Source Loading Protocol
Before producing this skill's output, the agent must explicitly load the upstream artifact files from the current project. Do not rely on pasted chat history if the files exist.
- Check whether each required upstream file exists:
docs/ai-native/03-prd.md
docs/ai-native/05-issues.md
docs/ai-native/08-loop-log.md
docs/ai-native/09-code-review.md
- Read every existing required file before drafting this artifact.
- If a required upstream file is missing, stop and ask the student to run the previous skill or provide the missing file.

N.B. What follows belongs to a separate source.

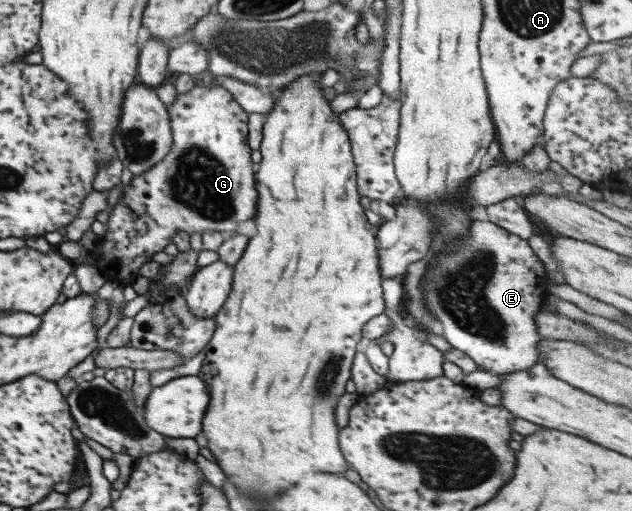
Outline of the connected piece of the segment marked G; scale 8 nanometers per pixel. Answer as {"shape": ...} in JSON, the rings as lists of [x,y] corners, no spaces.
{"shape":[[[215,81],[210,88],[205,87],[200,82],[186,93],[178,93],[176,100],[172,103],[172,106],[167,106],[168,113],[170,114],[170,129],[172,129],[172,147],[168,151],[168,154],[156,164],[156,166],[150,168],[148,172],[142,172],[140,176],[133,176],[130,185],[123,186],[123,192],[118,202],[113,206],[113,210],[110,213],[107,229],[108,232],[101,237],[94,249],[90,250],[90,255],[94,259],[93,266],[96,267],[101,274],[108,280],[129,280],[133,281],[140,272],[140,269],[148,261],[152,260],[152,256],[157,252],[162,252],[166,246],[172,243],[172,237],[178,233],[178,230],[184,230],[184,233],[188,233],[191,236],[194,233],[206,232],[206,230],[215,230],[216,232],[226,232],[227,230],[237,230],[239,224],[244,220],[254,219],[258,202],[258,191],[256,190],[256,165],[252,163],[251,148],[248,145],[248,124],[249,114],[246,113],[236,100],[232,96],[231,92],[228,92],[219,81]]]}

Do not silently recreate or guess the missing source of truth.
- In the saved artifact, include a short
Sources Read section listing the files actually read.
- If the student pasted newer content than the saved file, ask whether to update the upstream artifact first before continuing.
Output Format
# Test Plan
## Scope
...
## Must-Pass Tests
### Test 1: ...
**Verifies:** FR-001 / SC-001 / US-001
**Steps:** ...
**Expected Result:** ...
## Edge Cases
- ...
## Failure Cases
- ...
## Automated Test Suggestions
- ...
## Demo Checklist
- ...
## Evidence to Collect
- Screenshots / logs / test output / deployed URL
Final Response Contract
When this skill finishes, respond briefly and include:
Saved artifact: docs/ai-native/10-test-plan.md
Next recommended skill: <next-skill-or-human-review>
If you cannot write the file, say exactly why and do not pretend the artifact was saved.
Quality Checklist
Loop Handoff
If tests fail, return the failure evidence to run-the-loop and create a focused fix prompt. If tests pass, still confirm the student can explain the behavior and that the change matches the PRD.
Common Pitfalls
- Only testing the happy path. Real apps fail at edges.
- No expected result. A test without expected behavior is vague.
- No evidence. Students should capture proof: screenshot, logs, test output, deployed URL.
Student Prompt Template
Use `test-the-app`.
Here is my PRD acceptance criteria and implemented features: [paste].
Create a test plan with must-pass tests, edge cases, failure cases, automated test suggestions, demo checklist, and evidence to collect.
Save or update the artifact at `docs/ai-native/10-test-plan.md`. End with `Saved artifact: docs/ai-native/10-test-plan.md` and the next recommended skill.
Before drafting, read the required upstream artifact files listed in the skill. If any are missing, stop and report which file is missing.